Yes. So there's never a predefined ORR for accelerated approval really for any indication. It's always driven by what's contextually the prevailing treatments and expectations at the time. However, what's important to say is we have to realistically plan a trial statistically that will detect a meaningful effect. So we anticipate being able to achieve a 40% response rate and that, that would be statistically different from the background expectation of off-label use of other treatments. As it relates to duration, we know that typically for late-line multi-refractory indications of any type, you're going to want a duration of at least 6 months. That's why, in fact, our current duration at 9 months. We're really optimistic about because it may well end up being higher than that. And so we already have a really compelling response rate in really the most difficult-to-treat patients with meaningful duration. And we think we can translate that into Phase II and ultimately have a discussion of both the response rate, the duration of therapy and the safety in due course with the agency to have an accelerated discussion.

This concludes our question-and-answer session. I would like to turn the conference back over to Mr. Andrew Hirsch for any closing remarks. Please go ahead, sir.

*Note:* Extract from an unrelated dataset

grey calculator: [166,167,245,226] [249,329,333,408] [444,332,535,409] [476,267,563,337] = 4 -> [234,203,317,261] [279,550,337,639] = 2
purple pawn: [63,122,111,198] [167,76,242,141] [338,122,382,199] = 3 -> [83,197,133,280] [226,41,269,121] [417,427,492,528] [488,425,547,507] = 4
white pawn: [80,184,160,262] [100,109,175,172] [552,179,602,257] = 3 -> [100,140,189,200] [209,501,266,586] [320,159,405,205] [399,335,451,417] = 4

Thank you. So I want to close today just by thanking you all for joining us. I also wanted to thank the patients, their families and caregivers for participating in our study. We're very excited about cemsidomide's potentially best-in-class profile and believe that the data shared to date has derisked the next phase of development. As we continue to advance the program, we look forward to updating you on its progress. Thank you, and have a great rest of your weekend.

The conference has now concluded. Thank you for attending today's presentation. You may now disconnect.